Supplied text
== Segment start ==
Produced by Anglo-Amalgamated at the legendary Merton Park studios between 1962/67, these second features were originally released for distribution through British cinemas, and are based on real-life cases. Presented by famous criminologist, Edgar Lustgarten (Scotland Yard series), in some ways the stories evoke memories of Lustgarten's fondly-remembered earlier series, thanks mainly to the style & presentation, with Lustgarten's brief intro followed by a pleasing occasional narrative. Each story unfolds in retrospect before rounding off with the court case.

With an interestingly varied collection of crimes, each story is directed at a good pace with solid performances from a host of familiar guest stars from the era (see below). For those who enjoyed the previous "Scotland Yard" (another Anglo-Amalgamated production) I would say these 30-minute crime features are well worth a look - great nostalgia. This release includes the complete collection of thirteen films. I will refrain from adding any comments on individual stories for fear of giving away spoilers. The inside of the DVD case features an episode synopsis which I have included below, along with a few details....

*THE GUILTY PARTY (1962,B/W)....Edward Sinclair and his wife, Thelma, live surrounded by luxury and all the trappings of wealth. But Sinclair himself is weighed down heavily by debts...
Starring Derek Francis, Jack Gwillam, Anthony Jacobs, Jean Lodge, Zena Marshall & Wensley Pithey. Directed by Lionel Harris.
== Segment end ==
[Stored data entries]
== Segment start ==
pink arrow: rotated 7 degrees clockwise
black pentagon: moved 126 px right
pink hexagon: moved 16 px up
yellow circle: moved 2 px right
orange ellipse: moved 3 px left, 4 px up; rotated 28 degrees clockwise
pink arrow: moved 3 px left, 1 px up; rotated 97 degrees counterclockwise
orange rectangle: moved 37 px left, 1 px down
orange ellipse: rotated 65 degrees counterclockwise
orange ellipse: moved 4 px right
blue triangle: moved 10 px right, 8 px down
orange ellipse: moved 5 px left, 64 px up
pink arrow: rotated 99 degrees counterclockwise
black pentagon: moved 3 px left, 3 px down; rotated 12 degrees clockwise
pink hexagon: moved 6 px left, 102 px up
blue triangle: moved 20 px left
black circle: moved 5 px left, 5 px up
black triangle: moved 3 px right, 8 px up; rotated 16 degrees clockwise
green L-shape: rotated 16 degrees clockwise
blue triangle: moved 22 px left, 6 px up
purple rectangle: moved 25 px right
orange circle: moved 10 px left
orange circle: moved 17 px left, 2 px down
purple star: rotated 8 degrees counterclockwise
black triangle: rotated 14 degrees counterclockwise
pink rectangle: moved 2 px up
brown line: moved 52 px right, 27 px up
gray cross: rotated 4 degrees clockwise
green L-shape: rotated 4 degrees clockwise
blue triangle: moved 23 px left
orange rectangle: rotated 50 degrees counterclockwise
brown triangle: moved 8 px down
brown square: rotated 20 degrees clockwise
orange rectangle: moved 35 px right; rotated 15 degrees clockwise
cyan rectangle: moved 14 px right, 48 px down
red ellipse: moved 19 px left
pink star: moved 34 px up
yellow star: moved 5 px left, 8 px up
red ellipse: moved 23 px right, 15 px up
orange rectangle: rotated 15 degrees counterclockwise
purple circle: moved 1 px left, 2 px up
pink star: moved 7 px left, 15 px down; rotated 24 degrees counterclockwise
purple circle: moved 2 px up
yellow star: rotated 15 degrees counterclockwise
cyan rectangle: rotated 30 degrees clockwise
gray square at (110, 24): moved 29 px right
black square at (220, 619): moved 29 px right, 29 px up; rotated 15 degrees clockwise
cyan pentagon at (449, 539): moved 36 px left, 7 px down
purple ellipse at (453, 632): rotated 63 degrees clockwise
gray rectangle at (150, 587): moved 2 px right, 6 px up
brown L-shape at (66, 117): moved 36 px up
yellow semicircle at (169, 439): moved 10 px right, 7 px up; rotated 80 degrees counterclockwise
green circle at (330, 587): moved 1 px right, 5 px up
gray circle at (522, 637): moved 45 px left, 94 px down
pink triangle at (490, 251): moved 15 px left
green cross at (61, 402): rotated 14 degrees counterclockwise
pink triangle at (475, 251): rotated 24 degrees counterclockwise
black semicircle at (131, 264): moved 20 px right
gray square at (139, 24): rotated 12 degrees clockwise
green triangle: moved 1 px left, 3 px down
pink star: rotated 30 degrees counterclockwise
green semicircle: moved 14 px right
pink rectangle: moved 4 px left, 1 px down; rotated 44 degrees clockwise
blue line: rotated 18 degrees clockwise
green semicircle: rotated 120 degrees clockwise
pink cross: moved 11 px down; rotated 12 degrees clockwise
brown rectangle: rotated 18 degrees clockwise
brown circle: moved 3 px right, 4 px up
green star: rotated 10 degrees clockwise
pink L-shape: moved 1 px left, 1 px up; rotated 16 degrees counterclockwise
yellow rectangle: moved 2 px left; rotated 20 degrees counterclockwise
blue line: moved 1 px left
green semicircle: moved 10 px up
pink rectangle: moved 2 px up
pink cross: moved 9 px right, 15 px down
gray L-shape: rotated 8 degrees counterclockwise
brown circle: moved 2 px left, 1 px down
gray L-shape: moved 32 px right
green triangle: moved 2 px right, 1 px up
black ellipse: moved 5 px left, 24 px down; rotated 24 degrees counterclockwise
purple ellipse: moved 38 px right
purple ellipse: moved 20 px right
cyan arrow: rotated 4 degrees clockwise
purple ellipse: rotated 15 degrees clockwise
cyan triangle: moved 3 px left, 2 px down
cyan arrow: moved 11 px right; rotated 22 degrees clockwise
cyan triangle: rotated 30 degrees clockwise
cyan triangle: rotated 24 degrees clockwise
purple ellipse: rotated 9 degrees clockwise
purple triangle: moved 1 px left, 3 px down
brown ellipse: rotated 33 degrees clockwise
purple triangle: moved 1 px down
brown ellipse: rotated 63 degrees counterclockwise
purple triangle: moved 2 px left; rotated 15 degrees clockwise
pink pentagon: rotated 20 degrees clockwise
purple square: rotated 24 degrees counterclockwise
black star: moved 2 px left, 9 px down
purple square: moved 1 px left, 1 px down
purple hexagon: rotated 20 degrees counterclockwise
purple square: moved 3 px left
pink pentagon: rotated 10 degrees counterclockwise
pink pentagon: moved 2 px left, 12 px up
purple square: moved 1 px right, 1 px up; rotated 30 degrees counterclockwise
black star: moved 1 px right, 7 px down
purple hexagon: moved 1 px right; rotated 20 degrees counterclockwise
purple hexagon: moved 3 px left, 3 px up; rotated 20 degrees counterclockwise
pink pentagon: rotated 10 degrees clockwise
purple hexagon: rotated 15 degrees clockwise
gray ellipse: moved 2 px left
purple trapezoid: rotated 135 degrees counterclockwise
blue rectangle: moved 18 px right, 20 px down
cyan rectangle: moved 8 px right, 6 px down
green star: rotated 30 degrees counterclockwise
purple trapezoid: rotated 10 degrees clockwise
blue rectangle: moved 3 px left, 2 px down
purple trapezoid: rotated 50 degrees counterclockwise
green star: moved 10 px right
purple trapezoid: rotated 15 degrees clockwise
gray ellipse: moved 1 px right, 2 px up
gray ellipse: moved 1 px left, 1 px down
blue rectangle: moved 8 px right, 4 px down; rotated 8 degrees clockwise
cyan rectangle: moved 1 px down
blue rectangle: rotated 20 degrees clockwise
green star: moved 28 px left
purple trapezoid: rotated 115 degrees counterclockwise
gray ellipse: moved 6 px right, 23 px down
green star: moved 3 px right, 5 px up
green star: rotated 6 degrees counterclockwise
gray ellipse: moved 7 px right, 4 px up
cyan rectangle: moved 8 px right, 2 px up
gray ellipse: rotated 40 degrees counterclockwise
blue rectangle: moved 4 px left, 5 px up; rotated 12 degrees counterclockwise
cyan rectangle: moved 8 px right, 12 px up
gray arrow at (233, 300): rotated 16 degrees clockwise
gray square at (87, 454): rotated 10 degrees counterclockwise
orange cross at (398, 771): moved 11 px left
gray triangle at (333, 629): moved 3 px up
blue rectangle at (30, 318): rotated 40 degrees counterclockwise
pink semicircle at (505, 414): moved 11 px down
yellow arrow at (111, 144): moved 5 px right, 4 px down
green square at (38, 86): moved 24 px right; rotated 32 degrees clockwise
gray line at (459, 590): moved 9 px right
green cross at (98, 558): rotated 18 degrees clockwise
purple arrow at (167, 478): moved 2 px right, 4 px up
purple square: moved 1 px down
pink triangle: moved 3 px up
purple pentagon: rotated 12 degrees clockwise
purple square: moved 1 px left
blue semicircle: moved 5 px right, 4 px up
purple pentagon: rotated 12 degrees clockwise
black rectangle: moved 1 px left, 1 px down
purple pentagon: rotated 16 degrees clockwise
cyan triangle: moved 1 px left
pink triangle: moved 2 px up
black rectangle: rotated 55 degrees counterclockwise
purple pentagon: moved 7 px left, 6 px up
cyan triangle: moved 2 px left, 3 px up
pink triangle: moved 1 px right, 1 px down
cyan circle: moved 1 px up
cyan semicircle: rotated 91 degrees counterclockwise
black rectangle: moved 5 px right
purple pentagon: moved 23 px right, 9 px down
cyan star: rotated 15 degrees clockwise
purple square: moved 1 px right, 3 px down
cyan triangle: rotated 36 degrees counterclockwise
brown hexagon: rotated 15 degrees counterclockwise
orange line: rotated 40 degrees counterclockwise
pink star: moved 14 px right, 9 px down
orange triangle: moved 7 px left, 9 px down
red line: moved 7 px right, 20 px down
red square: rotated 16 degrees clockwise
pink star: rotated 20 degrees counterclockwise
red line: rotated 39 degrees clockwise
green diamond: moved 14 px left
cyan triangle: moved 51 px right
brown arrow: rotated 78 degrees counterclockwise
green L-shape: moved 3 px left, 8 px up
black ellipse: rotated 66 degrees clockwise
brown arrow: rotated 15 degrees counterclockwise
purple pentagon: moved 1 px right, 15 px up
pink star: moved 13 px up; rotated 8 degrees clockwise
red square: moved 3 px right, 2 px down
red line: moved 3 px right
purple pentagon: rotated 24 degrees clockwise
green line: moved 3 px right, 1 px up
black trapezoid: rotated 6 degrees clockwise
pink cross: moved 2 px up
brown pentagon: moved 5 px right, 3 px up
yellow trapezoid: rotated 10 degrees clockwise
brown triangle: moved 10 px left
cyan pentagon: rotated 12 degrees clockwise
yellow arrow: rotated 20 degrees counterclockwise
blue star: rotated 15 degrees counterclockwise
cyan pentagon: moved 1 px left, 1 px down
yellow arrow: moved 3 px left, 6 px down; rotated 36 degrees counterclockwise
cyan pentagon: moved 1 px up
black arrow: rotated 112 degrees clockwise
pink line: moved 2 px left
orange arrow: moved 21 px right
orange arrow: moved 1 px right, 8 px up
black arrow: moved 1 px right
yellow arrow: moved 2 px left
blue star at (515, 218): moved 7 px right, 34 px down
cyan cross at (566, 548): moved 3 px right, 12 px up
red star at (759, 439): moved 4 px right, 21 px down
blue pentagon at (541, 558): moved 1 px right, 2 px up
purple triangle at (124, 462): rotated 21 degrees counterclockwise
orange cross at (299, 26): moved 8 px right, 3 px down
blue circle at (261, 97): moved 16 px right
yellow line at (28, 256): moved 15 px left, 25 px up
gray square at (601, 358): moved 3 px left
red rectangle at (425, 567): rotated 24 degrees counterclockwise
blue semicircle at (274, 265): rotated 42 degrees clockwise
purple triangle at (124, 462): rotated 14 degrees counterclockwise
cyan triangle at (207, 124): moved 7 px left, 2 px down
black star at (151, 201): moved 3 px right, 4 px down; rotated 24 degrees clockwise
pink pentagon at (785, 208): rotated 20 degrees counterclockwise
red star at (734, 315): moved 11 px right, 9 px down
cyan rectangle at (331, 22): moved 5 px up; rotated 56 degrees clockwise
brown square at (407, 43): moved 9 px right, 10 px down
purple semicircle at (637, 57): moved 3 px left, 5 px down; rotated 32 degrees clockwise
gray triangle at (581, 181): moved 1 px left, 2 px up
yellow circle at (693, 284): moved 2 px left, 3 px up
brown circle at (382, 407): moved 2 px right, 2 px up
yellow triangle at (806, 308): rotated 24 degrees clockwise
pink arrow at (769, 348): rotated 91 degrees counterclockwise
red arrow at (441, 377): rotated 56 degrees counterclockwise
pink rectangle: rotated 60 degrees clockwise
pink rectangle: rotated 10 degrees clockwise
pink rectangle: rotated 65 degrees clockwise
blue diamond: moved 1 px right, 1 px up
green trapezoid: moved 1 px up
== Segment end ==
Required tasks
1/ Edit the review from "Produced by Anglo-Amalgamated" down to "the court case.", replacing "second features" with "supporting films".
2/ According to the review, how many films does the release include?
The items are separate material with no connection to the review.

Answers for the tasks
1/
Produced by Anglo-Amalgamated at the legendary Merton Park studios between 1962/67, these supporting films were originally released for distribution through British cinemas, and are based on real-life cases. Presented by famous criminologist, Edgar Lustgarten (Scotland Yard series), in some ways the stories evoke memories of Lustgarten's fondly-remembered earlier series, thanks mainly to the style & presentation, with Lustgarten's brief intro followed by a pleasing occasional narrative. Each story unfolds in retrospect before rounding off with the court case.

2/ Thirteen films, the complete collection.